Both Canada and the USA were able to maintain a high tempo and physical play throughout 60 minutes of regulation time and 10 minutes of overtime prior to the shootout. It shows what a big role conditioning played in the pre-championship preparations for these two elite teams.
The Canadians work particularly hard to ensure that they are the most physically fit team each time they step onto the ice. Just ask Team Canada strength and conditioning coach Jason Poole.
“You never know what can happen, so we give ourselves the best chance and the best opportunity no matter what happens in a game,” said Poole. “[The team’s conditioning] is important because we want to make sure we give all our athletes the best chance to be able to compete at their best. And we’re working hard, and they’re working hard on a day-to-day basis to be able to do that.”
With three major training centres in Canada (one in Montreal, one in Toronto, and one in Calgary), and twelve regional satellite training centres spread all across the country, Poole and his staff always have a finger on the conditioning pulse of their players, so to speak. Assigned workout plans throughout the year, Team Canada players make sure they’re in top shape by not just focusing on one workout routine.
“We challenge them in a lot of different ways,” said Poole. “Obviously the strength development is important. Injury prevention is also important, especially in the season. They have a lot more games, so we’re stressing to make sure they’re getting ready for these big competitions that we have.”
Former Team Canada star Cassie Campbell is evidence that Poole’s workout routines can lead to success. The 33-year-old acknowledged that strength and conditioning played a big part in her career.
“In today’s game it’s huge,” said Campbell. “It’s so competitive just to make the team. For me as an older player as I moved on, I think fitness was what kept my career as long as it was. It’s become a huge part of the game. It’s a full-time job for these players and it really makes a difference.”
The Richmond Hill, Ontario product retired from competitive hockey in August, 2006, and now does colour commentary for various TV networks.
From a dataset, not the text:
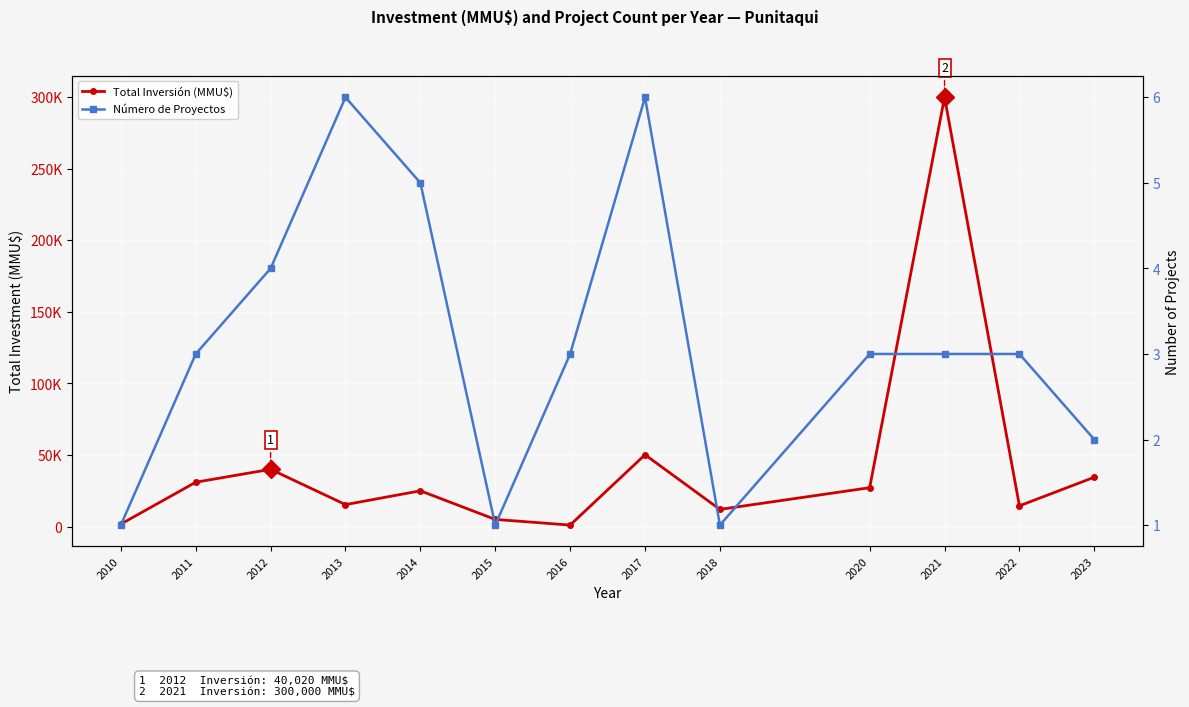

True or false: Total Inversión (MMU$) and Número de Proyectos cross at least once.

False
She is best-known for captaining Team Canada to back-to-back gold medals at the 20 Winter Olympics.
“For me [conditioning] was just about that first step and I think overall strength as well,” said Campbell. “My game was all about being in front of the net and in the corners, so just trying to gain some upper body strength and weight training were the two things I focused on.”
Charline Labonté, the 24-year-old Team Canada goalie who was between the pipes for the 5-4 shootout win over the Americans, said strength and conditioning have always been of major importance to her career, whether she likes it or not.
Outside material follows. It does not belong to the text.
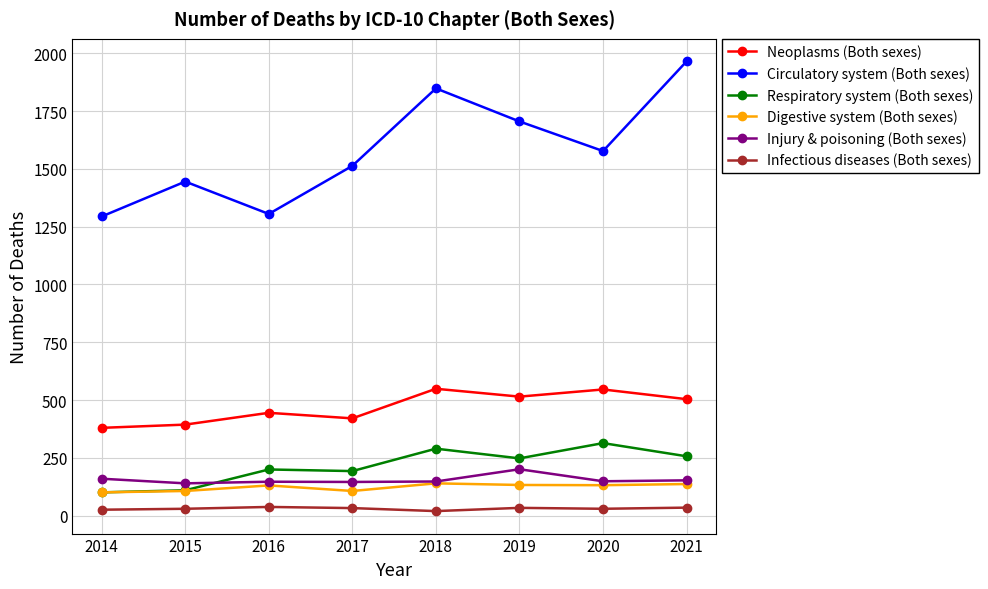

True or false: Circulatory system (Both sexes) and Digestive system (Both sexes) cross at least once.

False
“I think all the teams here know what it takes, and everybody’s in really good shape,” said Labonté. “You don’t have a choice. You need to work out and it’s a lot of work, but like if it goes into a shootout, you still have to have the drive and energy to go through that.”
Labonté, who played parts of two seasons with the QMJHL’s Acadie-Bathurst Titan against male junior players, started serious strength training at the age of 15. And she was just like everyone else when it came to getting up for those early morning workouts.
“You need to do it. And you need to set your mind that you are going to do it. Because it sucks, and sometimes you don’t want to wake up at six in the morning to go work out. But if you just think about what your dreams are, it is easy. And that should be enough to push you and get you out of your bed in the morning. It’s a lot of work, but it’s really worth it.”
Team Canada now has a day off before facing the Finns in its final Playoff Round game on Monday night. A win will give the Canadians a spot in the gold medal final Tuesday evening. It’s a game they’re conditioned and ready for.